Years after the Bedford case happened and the Government has passed the C-36 Bill in the year 2014, Canada remained in a moral, political and philosophical debate with regards to the acceptability of sex work in the country. The Protection of Communities and Exploited Persons Act, S.C. 2014, c. 25 went on to adopt the so-called “Nordic model” which has been implemented by many of the European countries and has also been endorsed by a lot of other countries. The bill had repealed the three sections which were challenged in the case.

The C-36 bill that got recognized as an Act on 6th November, 2014 read that the new criminal law regime seeks to protect the equality and dignity of all the Canadians by prohibiting and denouncing the buying of sexual services, the exploitation of the prostitution in any way, the development of economic interests with respect to the sexual exploitation of  the prostitutes of others and the institutionalization of prostitution by the way of commercial enterprises, such as massage parlours, strip clubs, escort agencies, etc that offer sexual services for sale to the customers. The Act went on to add five new provisions to the Criminal Code to meet the said objectives, which are as follows:

  • Purchasing Offence (clients are criminalized)
  • Advertising Offence (third-party advertisers are criminalized)
  • Material Benefit Offence (commercial enterprise is criminalized but legitimate business relations–security, secretary, babysitters–are allowed)
  • Procuring Offence (pimps are criminalized)
  • Communicating Offence (selling services near children is criminalized)

By way of adopting the Nordic model of criminalizing the activities of all clients and pimps, the federal government had completely failed to take into consideration the existence of the very needs of the “victims” that they were trying to protect that were so clearly discussed in the case of Bedford.

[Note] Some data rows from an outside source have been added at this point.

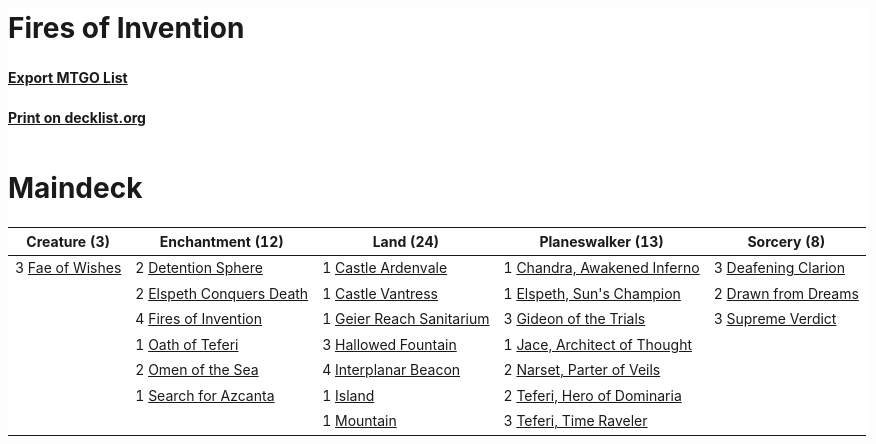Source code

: # Fires of Invention

#### [Export MTGO List](../collection/Fires%20of%20Invention/Fires%20of%20Invention.txt)
#### [Print on decklist.org](http://decklist.org/?deckmain=1%09Castle%20Ardenvale%0A1%09Castle%20Vantress%0A1%09Chandra,%20Awakened%20Inferno%0A3%09Deafening%20Clarion%0A2%09Detention%20Sphere%0A2%09Drawn%20from%20Dreams%0A2%09Elspeth%20Conquers%20Death%0A1%09Elspeth,%20Sun's%20Champion%0A3%09Fae%20of%20Wishes%0A4%09Fires%20of%20Invention%0A1%09Geier%20Reach%20Sanitarium%0A3%09Gideon%20of%20the%20Trials%0A3%09Hallowed%20Fountain%0A4%09Interplanar%20Beacon%0A1%09Island%0A1%09Jace,%20Architect%20of%20Thought%0A1%09Mountain%0A2%09Narset,%20Parter%20of%20Veils%0A1%09Oath%20of%20Teferi%0A2%09Omen%20of%20the%20Sea%0A1%09Plains%0A4%09Sacred%20Foundry%0A1%09Search%20for%20Azcanta%0A2%09Steam%20Vents%0A1%09Sulfur%20Falls%0A3%09Supreme%20Verdict%0A2%09Teferi,%20Hero%20of%20Dominaria%0A3%09Teferi,%20Time%20Raveler%0A2%09Temple%20of%20Enlightenment%0A1%09Temple%20of%20Epiphany%0A1%09Temple%20of%20Triumph&deckside=1%09Ashiok,%20Dream%20Render%0A1%09Damping%20Sphere%0A1%09Deafening%20Clarion%0A1%09Grafdigger's%20Cage%0A1%09Inspired%20Ultimatum%0A3%09Mystical%20Dispute%0A1%09Nicol%20Bolas,%20Dragon-God%0A1%09Possibility%20Storm%0A1%09Ruinous%20Ultimatum%0A1%09Sarkhan%20the%20Masterless%0A1%09Storm's%20Wrath%0A1%09Unmoored%20Ego%0A1%09Yorion,%20Sky%20Nomad)
# Maindeck

|                                       Creature (3)                                       |                                         Enchantment (12)                                          |                                             Land (24)                                              |                                           Planeswalker (13)                                           |                                         Sorcery (8)                                          |
|------------------------------------------------------------------------------------------|---------------------------------------------------------------------------------------------------|----------------------------------------------------------------------------------------------------|-------------------------------------------------------------------------------------------------------|----------------------------------------------------------------------------------------------|
|3 [Fae of Wishes](http://gatherer.wizards.com/Pages/Card/Details.aspx?multiverseid=473006)|2 [Detention Sphere](http://gatherer.wizards.com/Pages/Card/Details.aspx?multiverseid=460139)      |1 [Castle Ardenvale](http://gatherer.wizards.com/Pages/Card/Details.aspx?multiverseid=473200)       |1 [Chandra, Awakened Inferno](http://gatherer.wizards.com/Pages/Card/Details.aspx?multiverseid=466881) |3 [Deafening Clarion](http://gatherer.wizards.com/Pages/Card/Details.aspx?multiverseid=452915)|
|                                                                                          |2 [Elspeth Conquers Death](http://gatherer.wizards.com/Pages/Card/Details.aspx?multiverseid=476264)|1 [Castle Vantress](http://gatherer.wizards.com/Pages/Card/Details.aspx?multiverseid=473204)        |1 [Elspeth, Sun's Champion](http://gatherer.wizards.com/Pages/Card/Details.aspx?multiverseid=394361)   |2 [Drawn from Dreams](http://gatherer.wizards.com/Pages/Card/Details.aspx?multiverseid=466810)|
|                                                                                          |4 [Fires of Invention](http://gatherer.wizards.com/Pages/Card/Details.aspx?multiverseid=473087)    |1 [Geier Reach Sanitarium](http://gatherer.wizards.com/Pages/Card/Details.aspx?multiverseid=414510) |3 [Gideon of the Trials](http://gatherer.wizards.com/Pages/Card/Details.aspx?multiverseid=426716)      |3 [Supreme Verdict](http://gatherer.wizards.com/Pages/Card/Details.aspx?multiverseid=438776)  |
|                                                                                          |1 [Oath of Teferi](http://gatherer.wizards.com/Pages/Card/Details.aspx?multiverseid=443088)        |3 [Hallowed Fountain](http://gatherer.wizards.com/Pages/Card/Details.aspx?multiverseid=97071)       |1 [Jace, Architect of Thought](http://gatherer.wizards.com/Pages/Card/Details.aspx?multiverseid=380190)|                                                                                              |
|                                                                                          |2 [Omen of the Sea](http://gatherer.wizards.com/Pages/Card/Details.aspx?multiverseid=476309)       |4 [Interplanar Beacon](http://gatherer.wizards.com/Pages/Card/Details.aspx?multiverseid=461174)     |2 [Narset, Parter of Veils](http://gatherer.wizards.com/Pages/Card/Details.aspx?multiverseid=460988)   |                                                                                              |
|                                                                                          |1 [Search for Azcanta](http://gatherer.wizards.com/Pages/Card/Details.aspx?multiverseid=435226)    |1 [Island](http://gatherer.wizards.com/Pages/Card/Details.aspx?multiverseid=439857)                 |2 [Teferi, Hero of Dominaria](http://gatherer.wizards.com/Pages/Card/Details.aspx?multiverseid=443095) |                                                                                              |
|                                                                                          |                                                                                                   |1 [Mountain](http://gatherer.wizards.com/Pages/Card/Details.aspx?multiverseid=439859)               |3 [Teferi, Time Raveler](http://gatherer.wizards.com/Pages/Card/Details.aspx?multiverseid=461148)      |                                                                                              |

Despite the presence of multiple models, it would be just to say that there were no comprehensive solutions that could address the various problems arising out of prostitution. Various researches have demonstrated that there exist drawbacks, however, in engaging in moral arguments that pose sex workers as victims who are in need of salvation or deviant agents that perturb public welfare and morality. The Canadian government should form a policy which refrains from traditions of characteristic violence or immorality associated with sex work, and instead, it should allow the sex workers’ voices to influence the development of laws aimed made in their regard. While the moral, political and philosophic debates may continue to exist and rage, the law should look forward to empowering the sex workers to effectively minimize the risks encountered by them, and by doing so, protect them in the right manner.